For the second crosstalk error suppression control which the gives the condition that any two linear sections of the wiring path do not run parallel beyond a certain length, it is not possible to fully remove or suppress the crosstalk error depending on the wiring density. There also likely exists a case in which the wiring arrangement includes unnecessary bending sections and detours, which thereby deteriorate the wiring layout.
In Japanese Patent Application Laid-open No. 2002-259480, by correcting the driving performance of each driver cell of a victim (a net in which a crosstalk has occurred) and an aggressor (a net having caused the crosstalk), the waveform variation of the output signal waveform on the victim side is reduced to thereby avoid a timing error due to the delay variation caused by the crosstalk. However, consideration has not been given to control of the signal level of the aggressor.

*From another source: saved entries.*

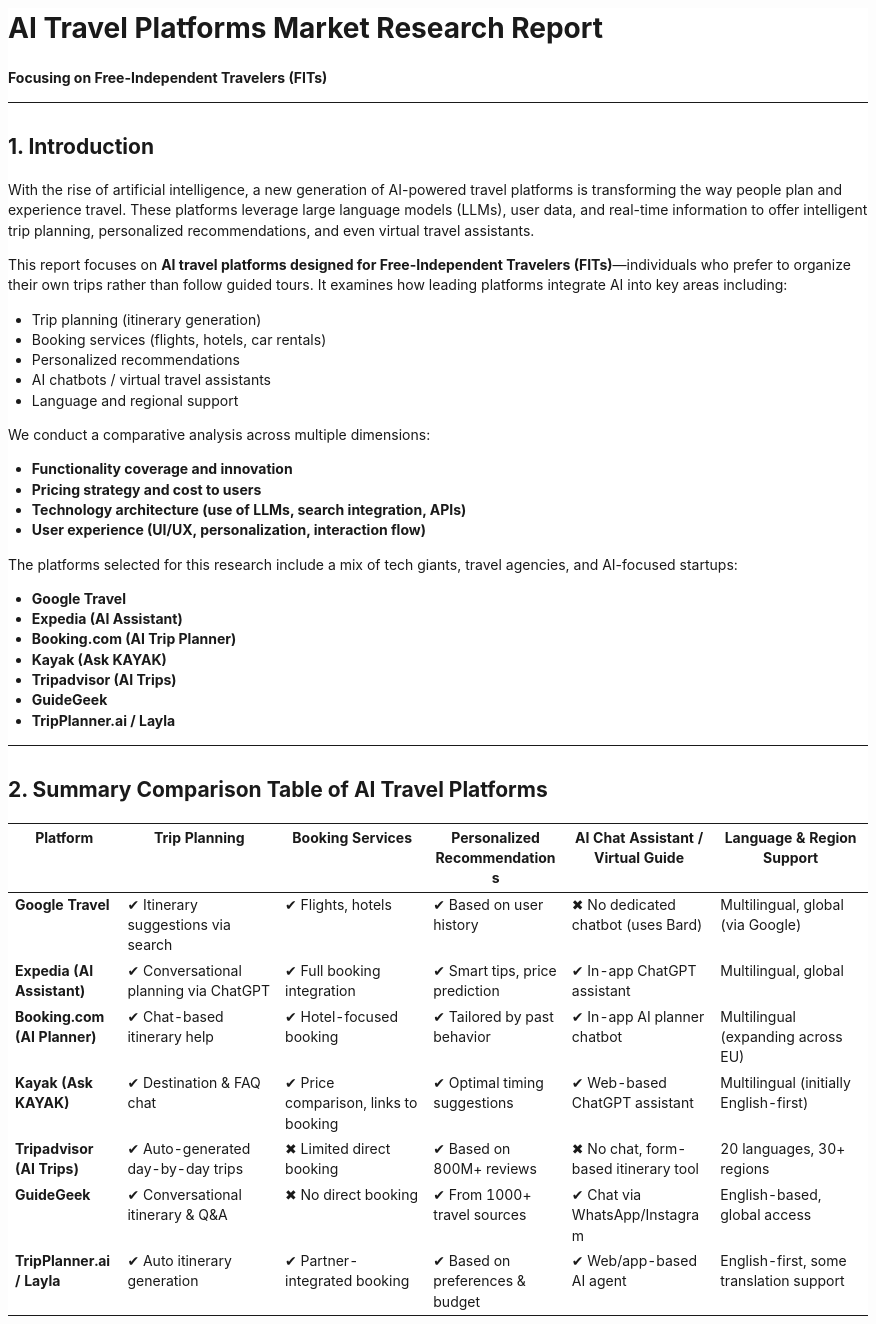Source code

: 

**AI Travel Platforms Market Research Report**
==============================================

**Focusing on Free-Independent Travelers (FITs)**

* * *

**1\. Introduction**
--------------------

With the rise of artificial intelligence, a new generation of AI-powered travel platforms is transforming the way people plan and experience travel. These platforms leverage large language models (LLMs), user data, and real-time information to offer intelligent trip planning, personalized recommendations, and even virtual travel assistants.

This report focuses on **AI travel platforms designed for Free-Independent Travelers (FITs)**—individuals who prefer to organize their own trips rather than follow guided tours. It examines how leading platforms integrate AI into key areas including:

*   Trip planning (itinerary generation)
*   Booking services (flights, hotels, car rentals)
*   Personalized recommendations
*   AI chatbots / virtual travel assistants
*   Language and regional support

We conduct a comparative analysis across multiple dimensions:

*   **Functionality coverage and innovation**
*   **Pricing strategy and cost to users**
*   **Technology architecture (use of LLMs, search integration, APIs)**
*   **User experience (UI/UX, personalization, interaction flow)**

The platforms selected for this research include a mix of tech giants, travel agencies, and AI-focused startups:

*   **Google Travel**
*   **Expedia (AI Assistant)**
*   **Booking.com (AI Trip Planner)**
*   **Kayak (Ask KAYAK)**
*   **Tripadvisor (AI Trips)**
*   **GuideGeek**
*   **TripPlanner.ai / Layla**

* * *

**2\. Summary Comparison Table of AI Travel Platforms**
-------------------------------------------------------

| Platform | Trip Planning | Booking Services | Personalized Recommendations | AI Chat Assistant / Virtual Guide | Language & Region Support |
| --- | --- | --- | --- | --- | --- |
| **Google Travel** | ✔ Itinerary suggestions via search | ✔ Flights, hotels | ✔ Based on user history | ✖ No dedicated chatbot (uses Bard) | Multilingual, global (via Google) |
| **Expedia (AI Assistant)** | ✔ Conversational planning via ChatGPT | ✔ Full booking integration | ✔ Smart tips, price prediction | ✔ In-app ChatGPT assistant | Multilingual, global |
| **Booking.com (AI Planner)** | ✔ Chat-based itinerary help | ✔ Hotel-focused booking | ✔ Tailored by past behavior | ✔ In-app AI planner chatbot | Multilingual (expanding across EU) |
| **Kayak (Ask KAYAK)** | ✔ Destination & FAQ chat | ✔ Price comparison, links to booking | ✔ Optimal timing suggestions | ✔ Web-based ChatGPT assistant | Multilingual (initially English-first) |
| **Tripadvisor (AI Trips)** | ✔ Auto-generated day-by-day trips | ✖ Limited direct booking | ✔ Based on 800M+ reviews | ✖ No chat, form-based itinerary tool | 20 languages, 30+ regions |
| **GuideGeek** | ✔ Conversational itinerary & Q&A | ✖ No direct booking | ✔ From 1000+ travel sources | ✔ Chat via WhatsApp/Instagram | English-based, global access |
| **TripPlanner.ai / Layla** | ✔ Auto itinerary generation | ✔ Partner-integrated booking | ✔ Based on preferences & budget | ✔ Web/app-based AI agent | English-first, some translation support |
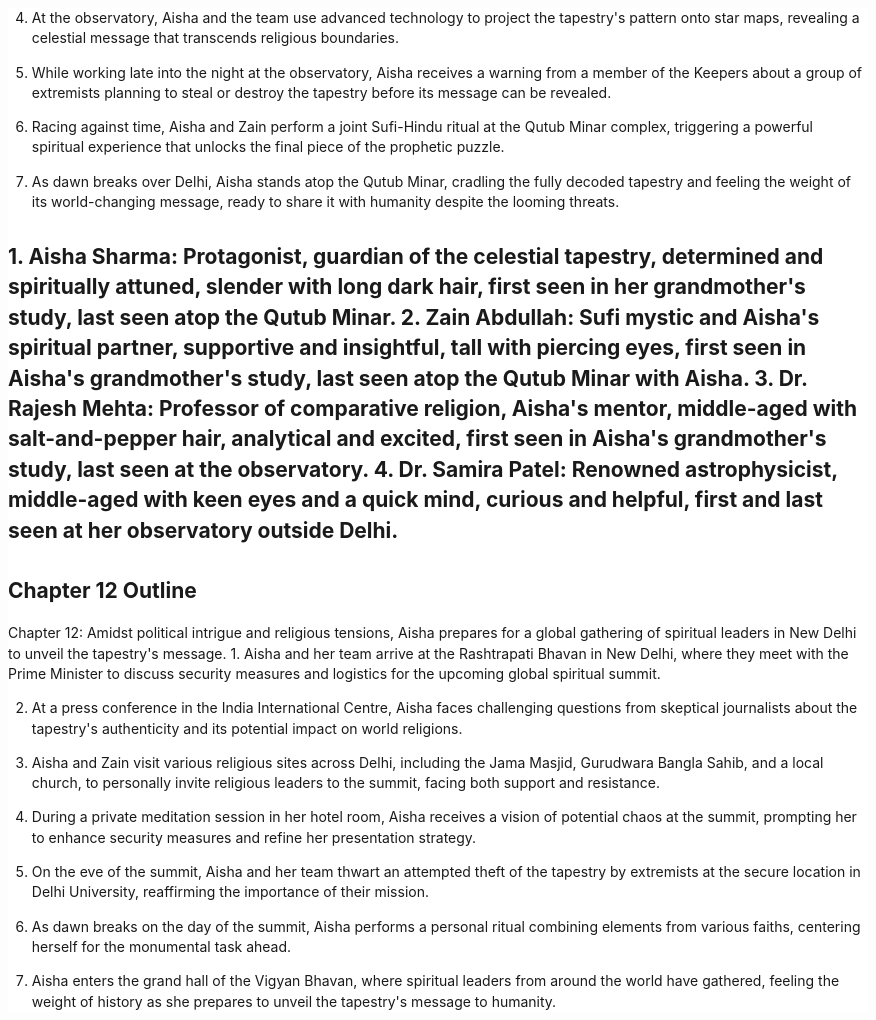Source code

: 4. At the observatory, Aisha and the team use advanced technology to project the tapestry's pattern onto star maps, revealing a celestial message that transcends religious boundaries.

5. While working late into the night at the observatory, Aisha receives a warning from a member of the Keepers about a group of extremists planning to steal or destroy the tapestry before its message can be revealed.

6. Racing against time, Aisha and Zain perform a joint Sufi-Hindu ritual at the Qutub Minar complex, triggering a powerful spiritual experience that unlocks the final piece of the prophetic puzzle.

7. As dawn breaks over Delhi, Aisha stands atop the Qutub Minar, cradling the fully decoded tapestry and feeling the weight of its world-changing message, ready to share it with humanity despite the looming threats.

</events>

<characters>1. Aisha Sharma: Protagonist, guardian of the celestial tapestry, determined and spiritually attuned, slender with long dark hair, first seen in her grandmother's study, last seen atop the Qutub Minar.
2. Zain Abdullah: Sufi mystic and Aisha's spiritual partner, supportive and insightful, tall with piercing eyes, first seen in Aisha's grandmother's study, last seen atop the Qutub Minar with Aisha.
3. Dr. Rajesh Mehta: Professor of comparative religion, Aisha's mentor, middle-aged with salt-and-pepper hair, analytical and excited, first seen in Aisha's grandmother's study, last seen at the observatory.
4. Dr. Samira Patel: Renowned astrophysicist, middle-aged with keen eyes and a quick mind, curious and helpful, first and last seen at her observatory outside Delhi.</characters>
----------------
## Chapter 12 Outline

<synopsis>
Chapter 12: Amidst political intrigue and religious tensions, Aisha prepares for a global gathering of spiritual leaders in New Delhi to unveil the tapestry's message.
</synopsis>

<events>
1. Aisha and her team arrive at the Rashtrapati Bhavan in New Delhi, where they meet with the Prime Minister to discuss security measures and logistics for the upcoming global spiritual summit.

2. At a press conference in the India International Centre, Aisha faces challenging questions from skeptical journalists about the tapestry's authenticity and its potential impact on world religions.

3. Aisha and Zain visit various religious sites across Delhi, including the Jama Masjid, Gurudwara Bangla Sahib, and a local church, to personally invite religious leaders to the summit, facing both support and resistance.

4. During a private meditation session in her hotel room, Aisha receives a vision of potential chaos at the summit, prompting her to enhance security measures and refine her presentation strategy.

5. On the eve of the summit, Aisha and her team thwart an attempted theft of the tapestry by extremists at the secure location in Delhi University, reaffirming the importance of their mission.

6. As dawn breaks on the day of the summit, Aisha performs a personal ritual combining elements from various faiths, centering herself for the monumental task ahead.

7. Aisha enters the grand hall of the Vigyan Bhavan, where spiritual leaders from around the world have gathered, feeling the weight of history as she prepares to unveil the tapestry's message to humanity.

The gist of the technique of Japanese Patent Application Laid-Open No. 5-342305 resides in the automatic verification of presence or absence of places where crosstalk likely occurs, and hence attention has not been given to the suppression of the crosstalk error.
According to Japanese Patent Application Laid-Open No. 7-154231, the CMOS IC of which the output voltage is less than the power supply voltage suppresses the crosstalk noise. However, like Japanese Patent Application Laid-open Nos. 2002-259480 and 5-342305, consideration has not been given to the suppression of the crosstalk error.